Besonders betroffen wäre laut Bezirksparteiobmann Felix Ofner der 15. Bezirk. Viele Kinder würden dort seit Generationen Eislaufen lernen. "Gerade Schulklassen können nicht quer durch Wien fahren. Das wäre ein massiver Rückschritt für das Sportangebot in Rudolfsheim-Fünfhaus und den Südwesten Wiens", warnt er.
Die EisStadthalle ist seit dem Eurovision Song Contest im Mai geschlossen. Damals wurde das Eis abgetaut und die rund 70 Jahre alte Ammoniak-Kühlanlage außer Betrieb genommen. Nach einer Panne soll die veraltete Anlage überprüft werden. Ob die Ganzjahres-Eishalle saniert oder dauerhaft geschlossen wird, ist weiterhin offen.
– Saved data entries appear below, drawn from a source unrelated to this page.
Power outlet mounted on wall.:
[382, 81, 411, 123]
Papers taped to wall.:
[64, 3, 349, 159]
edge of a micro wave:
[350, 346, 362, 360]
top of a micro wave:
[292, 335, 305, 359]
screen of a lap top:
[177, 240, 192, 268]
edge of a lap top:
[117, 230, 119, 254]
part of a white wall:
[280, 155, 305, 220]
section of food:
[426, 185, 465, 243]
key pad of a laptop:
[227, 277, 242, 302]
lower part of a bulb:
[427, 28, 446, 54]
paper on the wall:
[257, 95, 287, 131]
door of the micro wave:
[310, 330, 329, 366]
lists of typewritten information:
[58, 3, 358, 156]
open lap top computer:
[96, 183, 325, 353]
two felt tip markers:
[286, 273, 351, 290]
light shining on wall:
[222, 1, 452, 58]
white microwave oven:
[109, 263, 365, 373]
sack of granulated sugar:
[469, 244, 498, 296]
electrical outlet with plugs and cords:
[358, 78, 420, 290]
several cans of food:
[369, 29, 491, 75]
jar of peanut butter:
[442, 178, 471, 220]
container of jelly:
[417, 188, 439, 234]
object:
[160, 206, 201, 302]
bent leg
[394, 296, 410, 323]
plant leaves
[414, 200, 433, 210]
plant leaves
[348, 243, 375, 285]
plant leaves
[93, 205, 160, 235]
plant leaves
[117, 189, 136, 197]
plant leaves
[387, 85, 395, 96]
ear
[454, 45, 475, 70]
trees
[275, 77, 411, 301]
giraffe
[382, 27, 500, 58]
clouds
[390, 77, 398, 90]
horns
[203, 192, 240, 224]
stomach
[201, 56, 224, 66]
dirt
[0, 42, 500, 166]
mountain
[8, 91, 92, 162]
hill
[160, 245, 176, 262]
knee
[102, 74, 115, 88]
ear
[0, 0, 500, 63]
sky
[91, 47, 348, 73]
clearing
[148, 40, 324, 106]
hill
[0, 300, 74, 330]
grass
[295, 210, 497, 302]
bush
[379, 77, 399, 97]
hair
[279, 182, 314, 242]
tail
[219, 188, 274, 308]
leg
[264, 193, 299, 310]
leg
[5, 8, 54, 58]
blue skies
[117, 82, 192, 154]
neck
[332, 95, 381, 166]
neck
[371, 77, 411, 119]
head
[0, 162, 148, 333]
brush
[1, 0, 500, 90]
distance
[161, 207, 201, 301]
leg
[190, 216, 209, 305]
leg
Greco und Ofner verlangen deshalb eine rasche Entscheidung. "Die Wienerinnen und Wiener wünschen sich derzeit vor allem eines: Abkühlung. Ein klares Ja zum Erhalt der EisStadthalle wäre in diesen Tagen wohl die erfrischendste Entscheidung, die SPÖ-Stadtrat Hacker für den Sport in unserer Stadt treffen könnte."